According to the Commission for the Comprehensive nuclear-test-ban Treaty Organisation (CTBTO), the largest nuclear explosion in history was the 1961 Soviet Union ‘Tsar Bomba’. The test measured 50 megatons, which was more than 3,800 times more powerful than the Hiroshima bomb.
Data shows that in 2017 there are 14,900 nuclear warheads in the world. Russia (7,000) and the US (6,000) have the lion’s share, followed by China (260) and the UK (215), with France and other countries also in possession of the devastating weapon. Although not all nuclear weapons have the same destructive capabilities, the US and Russia have thermonuclear weapons, which the most devastating of all types of nuclear weaponry.
But what would happen of all the nuclear bombs were detonated concurrently?

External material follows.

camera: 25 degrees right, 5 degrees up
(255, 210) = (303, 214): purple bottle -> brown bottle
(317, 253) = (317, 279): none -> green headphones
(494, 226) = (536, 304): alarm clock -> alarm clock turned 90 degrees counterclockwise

Assuming that all 13,800 bombs will detonate on the surface, and will be evenly spaced out across the world, 94 kilometres of land will be immediately obliterated, and 232,000 square kilometres of infrastructure will have been blown away. A fireball would develop almost immediately covering a 79,000km radius and vaporising anything in its path, and anyone within 5.8 million square kilometers from it would suffer third degree burns.

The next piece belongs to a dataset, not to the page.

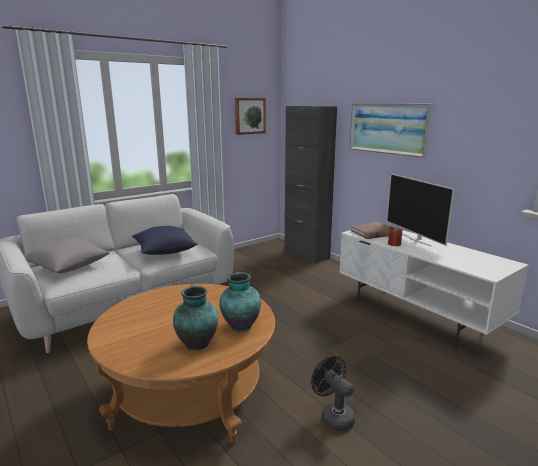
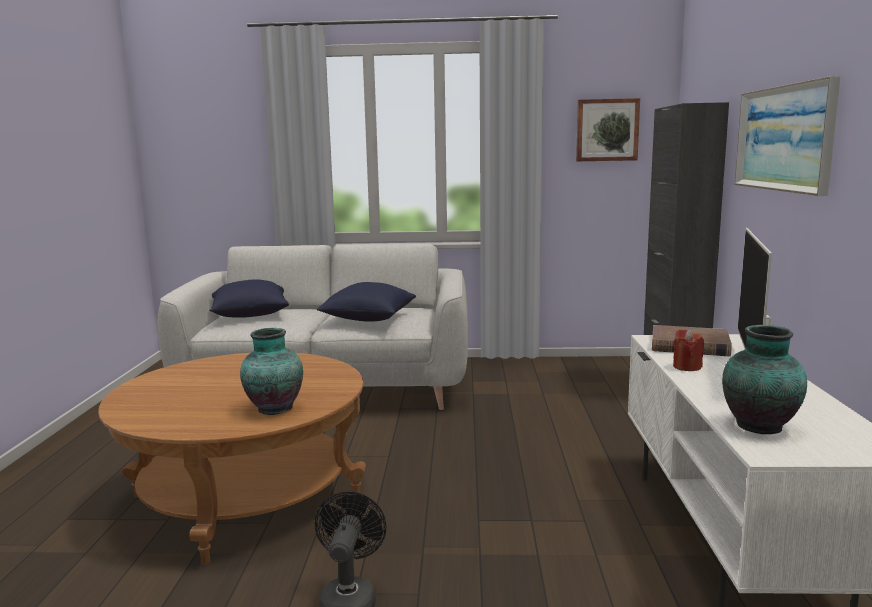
camera: 40 degrees right, 5 degrees down
(68, 267) = (249, 315): grey pillow -> blue pillow
(197, 344) = (200, 410): vase -> vase (760, 427)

The subsequent ionising radiation in the atmosphere will contaminate an area 284,000 square kilometres in size, so most who manage to survive the initial blast will develop radiation sickness. The final chapter in this apocalyptic scenario would be a nuclear winter. If there were any survivors who haven’t succumbed to radiation, they will have to get ready for widespread darkness across the planet. The nuclear winter would cool the world for hundreds of years, as the black carbon soot from the explosions would block solar radiation reaching the surface of the earth, making photosynthesis impossible.